ASSIGNED TASK:
The answer is the data below, repeated exactly, with no pictures included.

DATA RECORDS:
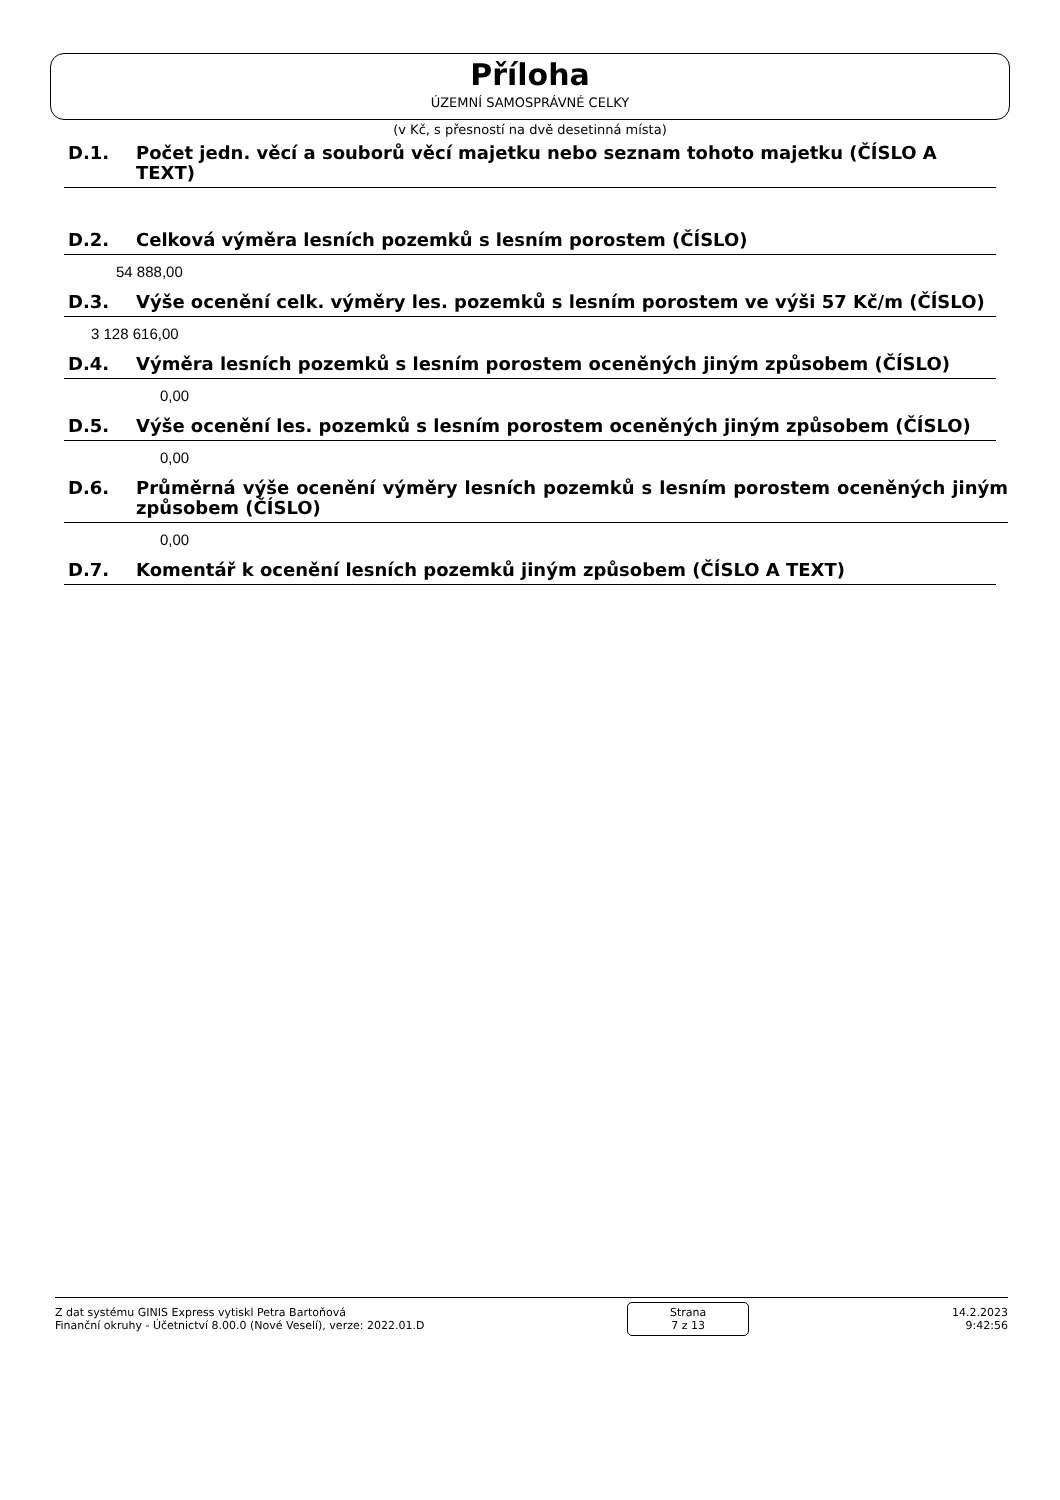Příloha
ÚZEMNÍ SAMOSPRÁVNÉ CELKY
(v Kč, s přesností na dvě desetinná místa)
D.1. Počet jedn. věcí a souborů věcí majetku nebo seznam tohoto majetku (ČÍSLO A TEXT)
D.2. Celková výměra lesních pozemků s lesním porostem (ČÍSLO)
54 888,00
D.3. Výše ocenění celk. výměry les. pozemků s lesním porostem ve výši 57 Kč/m (ČÍSLO)
3 128 616,00
D.4. Výměra lesních pozemků s lesním porostem oceněných jiným způsobem (ČÍSLO)
0,00
D.5. Výše ocenění les. pozemků s lesním porostem oceněných jiným způsobem (ČÍSLO)
0,00
D.6. Průměrná výše ocenění výměry lesních pozemků s lesním porostem oceněných jiným způsobem (ČÍSLO)
0,00
D.7. Komentář k ocenění lesních pozemků jiným způsobem (ČÍSLO A TEXT)
Z dat systému GINIS Express vytiskl Petra Bartoňová
Finanční okruhy - Účetnictví 8.00.0 (Nové Veselí), verze: 2022.01.D
Strana
7 z 13
14.2.2023
9:42:56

FINAL ANSWER:
Příloha
ÚZEMNÍ SAMOSPRÁVNÉ CELKY
(v Kč, s přesností na dvě desetinná místa)
D.1. Počet jedn. věcí a souborů věcí majetku nebo seznam tohoto majetku (ČÍSLO A TEXT)
D.2. Celková výměra lesních pozemků s lesním porostem (ČÍSLO)
54 888,00
D.3. Výše ocenění celk. výměry les. pozemků s lesním porostem ve výši 57 Kč/m (ČÍSLO)
3 128 616,00
D.4. Výměra lesních pozemků s lesním porostem oceněných jiným způsobem (ČÍSLO)
0,00
D.5. Výše ocenění les. pozemků s lesním porostem oceněných jiným způsobem (ČÍSLO)
0,00
D.6. Průměrná výše ocenění výměry lesních pozemků s lesním porostem oceněných jiným způsobem (ČÍSLO)
0,00
D.7. Komentář k ocenění lesních pozemků jiným způsobem (ČÍSLO A TEXT)
Z dat systému GINIS Express vytiskl Petra Bartoňová
Finanční okruhy - Účetnictví 8.00.0 (Nové Veselí), verze: 2022.01.D
Strana
7 z 13
14.2.2023
9:42:56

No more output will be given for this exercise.